Reproduce the rows below verbatim, everything from the very first row down through the line containing "Citește mai mult", both ends included. Leave the pictures out of your answer.

☆ ☆ ☆ ☆ ☆

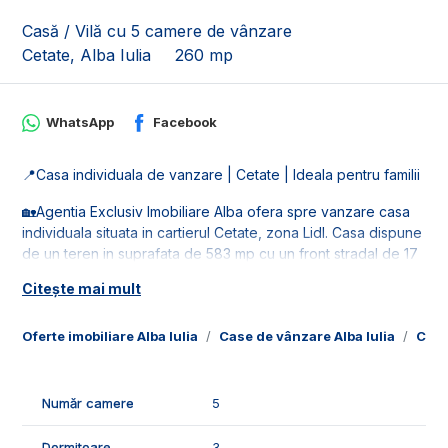
Casă / Vilă cu 5 camere de vânzare
Cetate, Alba Iulia
260 mp
WhatsApp
Facebook
📍Casa individuala de vanzare | Cetate | Ideala pentru familii
🏡Agentia Exclusiv Imobiliare Alba ofera spre vanzare casa
individuala situata in cartierul Cetate, zona Lidl. Casa dispune
de un teren in suprafata de 583 mp cu un front stradal de 17
ml.
Citește mai mult
🚰Dispune de retelele de utilitati: apa, gaz, curent si
canalizare.
Oferte imobiliare Alba Iulia
Case de vânzare Alba Iulia
Case
📐Imobilul este in suprafata de 260 mp utili fiind compus din:
- parter: 1 living, 1 bucatarie, 1 baie de serviciu, 1 hol, 1 spatiu
Număr camere
5
tehnic;
- etaj: 3 dormitoare, dressing, 2 bai, 1 hol;
Dormitoare
3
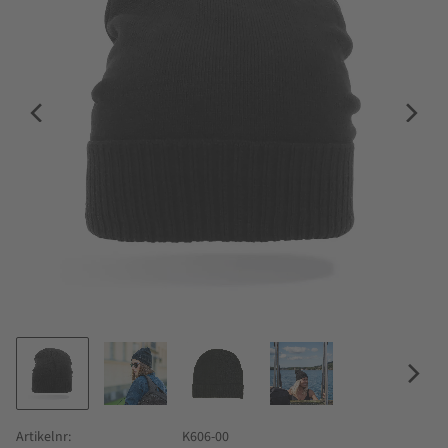
Artikelnr
K606-00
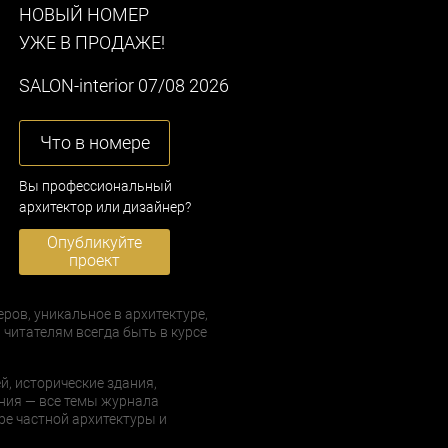
НОВЫЙ НОМЕР
УЖЕ В ПРОДАЖЕ!
SALON-interior 07/08 2026
Что в номере
Вы профессиональный
архитектор или дизайнер?
Опубликуйте
проект
еров, уникальное в архитектуре,
 читателям всегда быть в курсе
й, исторические здания,
ния — все темы журнала
е частной архитектуры и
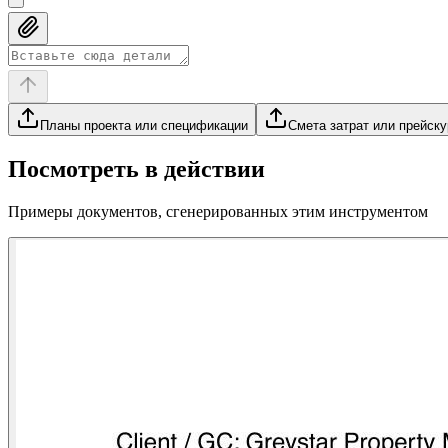
Планы проекта или спецификации
Смета затрат или прейску
Посмотреть в действии
Примеры документов, сгенерированных этим инструментом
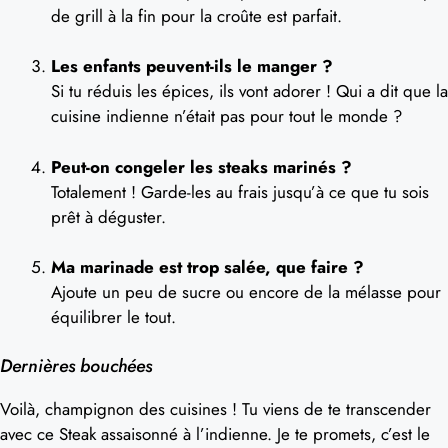
de grill à la fin pour la croûte est parfait.
Les enfants peuvent-ils le manger ?
Si tu réduis les épices, ils vont adorer ! Qui a dit que la
cuisine indienne n’était pas pour tout le monde ?
Peut-on congeler les steaks marinés ?
Totalement ! Garde-les au frais jusqu’à ce que tu sois
prêt à déguster.
Ma marinade est trop salée, que faire ?
Ajoute un peu de sucre ou encore de la mélasse pour
équilibrer le tout.
Dernières bouchées
Voilà, champignon des cuisines ! Tu viens de te transcender
avec ce Steak assaisonné à l’indienne. Je te promets, c’est le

☆ ☆ ☆ ☆ ☆

WRITTEN SOLUTION -
Casă / Vilă cu 5 camere de vânzare
Cetate, Alba Iulia
260 mp
WhatsApp
Facebook
📍Casa individuala de vanzare | Cetate | Ideala pentru familii
🏡Agentia Exclusiv Imobiliare Alba ofera spre vanzare casa
individuala situata in cartierul Cetate, zona Lidl. Casa dispune
de un teren in suprafata de 583 mp cu un front stradal de 17
ml.
Citește mai mult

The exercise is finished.